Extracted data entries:
--- --- ---
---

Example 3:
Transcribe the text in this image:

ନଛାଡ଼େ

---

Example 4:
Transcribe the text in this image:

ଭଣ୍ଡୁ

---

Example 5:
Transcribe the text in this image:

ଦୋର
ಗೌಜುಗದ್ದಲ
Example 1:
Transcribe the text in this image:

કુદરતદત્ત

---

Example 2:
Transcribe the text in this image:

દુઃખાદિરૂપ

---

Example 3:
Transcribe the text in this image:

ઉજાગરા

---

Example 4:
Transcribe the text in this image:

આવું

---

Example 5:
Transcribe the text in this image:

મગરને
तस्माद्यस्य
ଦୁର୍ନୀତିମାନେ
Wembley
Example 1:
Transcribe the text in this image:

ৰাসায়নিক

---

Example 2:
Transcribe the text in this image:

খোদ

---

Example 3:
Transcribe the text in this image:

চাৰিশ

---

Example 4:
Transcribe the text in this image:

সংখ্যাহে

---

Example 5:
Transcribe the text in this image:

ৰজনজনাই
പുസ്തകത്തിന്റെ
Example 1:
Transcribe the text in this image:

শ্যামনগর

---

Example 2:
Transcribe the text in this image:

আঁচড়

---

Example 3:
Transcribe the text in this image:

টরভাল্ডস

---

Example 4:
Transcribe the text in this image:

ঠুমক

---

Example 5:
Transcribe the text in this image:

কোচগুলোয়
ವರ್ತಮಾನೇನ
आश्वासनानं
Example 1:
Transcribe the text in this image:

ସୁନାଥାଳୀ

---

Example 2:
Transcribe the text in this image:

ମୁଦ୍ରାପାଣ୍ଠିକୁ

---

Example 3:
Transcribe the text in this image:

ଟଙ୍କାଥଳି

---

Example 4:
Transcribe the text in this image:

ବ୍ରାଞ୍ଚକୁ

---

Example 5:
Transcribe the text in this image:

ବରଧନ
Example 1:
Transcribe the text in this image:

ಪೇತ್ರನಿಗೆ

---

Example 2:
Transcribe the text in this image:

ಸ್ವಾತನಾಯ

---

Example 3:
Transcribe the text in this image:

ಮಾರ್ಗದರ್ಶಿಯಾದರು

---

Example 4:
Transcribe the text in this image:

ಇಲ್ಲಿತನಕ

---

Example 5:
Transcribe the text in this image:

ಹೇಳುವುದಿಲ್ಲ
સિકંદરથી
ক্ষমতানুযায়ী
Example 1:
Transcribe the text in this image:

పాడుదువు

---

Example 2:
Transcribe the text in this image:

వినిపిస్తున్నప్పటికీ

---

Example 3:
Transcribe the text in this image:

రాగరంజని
--- --- ---
ACTION ITEM> The response should consist of the entries, retyped exactly and in full.

RESULT OF THE TASK>
---

Example 3:
Transcribe the text in this image:

ନଛାଡ଼େ

---

Example 4:
Transcribe the text in this image:

ଭଣ୍ଡୁ

---

Example 5:
Transcribe the text in this image:

ଦୋର
ಗೌಜುಗದ್ದಲ
Example 1:
Transcribe the text in this image:

કુદરતદત્ત

---

Example 2:
Transcribe the text in this image:

દુઃખાદિરૂપ

---

Example 3:
Transcribe the text in this image:

ઉજાગરા

---

Example 4:
Transcribe the text in this image:

આવું

---

Example 5:
Transcribe the text in this image:

મગરને
तस्माद्यस्य
ଦୁର୍ନୀତିମାନେ
Wembley
Example 1:
Transcribe the text in this image:

ৰাসায়নিক

---

Example 2:
Transcribe the text in this image:

খোদ

---

Example 3:
Transcribe the text in this image:

চাৰিশ

---

Example 4:
Transcribe the text in this image:

সংখ্যাহে

---

Example 5:
Transcribe the text in this image:

ৰজনজনাই
പുസ്തകത്തിന്റെ
Example 1:
Transcribe the text in this image:

শ্যামনগর

---

Example 2:
Transcribe the text in this image:

আঁচড়

---

Example 3:
Transcribe the text in this image:

টরভাল্ডস

---

Example 4:
Transcribe the text in this image:

ঠুমক

---

Example 5:
Transcribe the text in this image:

কোচগুলোয়
ವರ್ತಮಾನೇನ
आश्वासनानं
Example 1:
Transcribe the text in this image:

ସୁନାଥାଳୀ

---

Example 2:
Transcribe the text in this image:

ମୁଦ୍ରାପାଣ୍ଠିକୁ

---

Example 3:
Transcribe the text in this image:

ଟଙ୍କାଥଳି

---

Example 4:
Transcribe the text in this image:

ବ୍ରାଞ୍ଚକୁ

---

Example 5:
Transcribe the text in this image:

ବରଧନ
Example 1:
Transcribe the text in this image:

ಪೇತ್ರನಿಗೆ

---

Example 2:
Transcribe the text in this image:

ಸ್ವಾತನಾಯ

---

Example 3:
Transcribe the text in this image:

ಮಾರ್ಗದರ್ಶಿಯಾದರು

---

Example 4:
Transcribe the text in this image:

ಇಲ್ಲಿತನಕ

---

Example 5:
Transcribe the text in this image:

ಹೇಳುವುದಿಲ್ಲ
સિકંદરથી
ক্ষমতানুযায়ী
Example 1:
Transcribe the text in this image:

పాడుదువు

---

Example 2:
Transcribe the text in this image:

వినిపిస్తున్నప్పటికీ

---

Example 3:
Transcribe the text in this image:

రాగరంజని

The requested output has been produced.